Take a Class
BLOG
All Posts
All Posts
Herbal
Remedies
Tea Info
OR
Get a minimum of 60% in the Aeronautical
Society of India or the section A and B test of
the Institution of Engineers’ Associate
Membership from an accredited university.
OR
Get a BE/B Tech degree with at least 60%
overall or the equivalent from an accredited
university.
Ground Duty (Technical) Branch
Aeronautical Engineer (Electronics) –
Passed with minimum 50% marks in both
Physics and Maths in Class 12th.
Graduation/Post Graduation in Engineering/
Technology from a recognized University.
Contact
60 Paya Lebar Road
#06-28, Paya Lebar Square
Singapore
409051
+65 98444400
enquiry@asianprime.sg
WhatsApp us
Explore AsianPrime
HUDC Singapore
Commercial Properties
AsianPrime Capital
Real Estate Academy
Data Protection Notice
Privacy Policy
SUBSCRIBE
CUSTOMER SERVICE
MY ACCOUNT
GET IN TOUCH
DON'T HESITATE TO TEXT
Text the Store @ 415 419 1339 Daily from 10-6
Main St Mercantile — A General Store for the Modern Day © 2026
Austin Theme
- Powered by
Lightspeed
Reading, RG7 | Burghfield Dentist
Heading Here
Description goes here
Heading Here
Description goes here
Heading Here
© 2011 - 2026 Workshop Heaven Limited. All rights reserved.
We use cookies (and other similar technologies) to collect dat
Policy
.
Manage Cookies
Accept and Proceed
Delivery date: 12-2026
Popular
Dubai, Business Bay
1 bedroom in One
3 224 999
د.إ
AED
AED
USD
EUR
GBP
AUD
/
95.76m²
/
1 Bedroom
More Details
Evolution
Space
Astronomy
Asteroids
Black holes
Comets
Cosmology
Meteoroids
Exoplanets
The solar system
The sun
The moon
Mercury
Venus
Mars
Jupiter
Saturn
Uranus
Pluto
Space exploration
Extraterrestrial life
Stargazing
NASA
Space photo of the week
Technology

EXERCISE AIM - Convert the text of all the entries above into a numbered list with one line per item, omitting any blank lines.

ANSWER TO THE EXERCISE -
1. Take a Class
2. BLOG
3. All Posts
4. All Posts
5. Herbal
6. Remedies
7. Tea Info
8. OR
9. Get a minimum of 60% in the Aeronautical
10. Society of India or the section A and B test of
11. the Institution of Engineers’ Associate
12. Membership from an accredited university.
13. OR
14. Get a BE/B Tech degree with at least 60%
15. overall or the equivalent from an accredited
16. university.
17. Ground Duty (Technical) Branch
18. Aeronautical Engineer (Electronics) –
19. Passed with minimum 50% marks in both
20. Physics and Maths in Class 12th.
21. Graduation/Post Graduation in Engineering/
22. Technology from a recognized University.
23. Contact
24. 60 Paya Lebar Road
25. #06-28, Paya Lebar Square
26. Singapore
27. 409051
28. +65 98444400
29. enquiry@asianprime.sg
30. WhatsApp us
31. Explore AsianPrime
32. HUDC Singapore
33. Commercial Properties
34. AsianPrime Capital
35. Real Estate Academy
36. Data Protection Notice
37. Privacy Policy
38. SUBSCRIBE
39. CUSTOMER SERVICE
40. MY ACCOUNT
41. GET IN TOUCH
42. DON'T HESITATE TO TEXT
43. Text the Store @ 415 419 1339 Daily from 10-6
44. Main St Mercantile — A General Store for the Modern Day © 2026
45. Austin Theme
46. - Powered by
47. Lightspeed
48. Reading, RG7 | Burghfield Dentist
49. Heading Here
50. Description goes here
51. Heading Here
52. Description goes here
53. Heading Here
54. © 2011 - 2026 Workshop Heaven Limited. All rights reserved.
55. We use cookies (and other similar technologies) to collect dat
56. Policy
57. .
58. Manage Cookies
59. Accept and Proceed
60. Delivery date: 12-2026
61. Popular
62. Dubai, Business Bay
63. 1 bedroom in One
64. 3 224 999
65. د.إ
66. AED
67. AED
68. USD
69. EUR
70. GBP
71. AUD
72. /
73. 95.76m²
74. /
75. 1 Bedroom
76. More Details
77. Evolution
78. Space
79. Astronomy
80. Asteroids
81. Black holes
82. Comets
83. Cosmology
84. Meteoroids
85. Exoplanets
86. The solar system
87. The sun
88. The moon
89. Mercury
90. Venus
91. Mars
92. Jupiter
93. Saturn
94. Uranus
95. Pluto
96. Space exploration
97. Extraterrestrial life
98. Stargazing
99. NASA
100. Space photo of the week
101. Technology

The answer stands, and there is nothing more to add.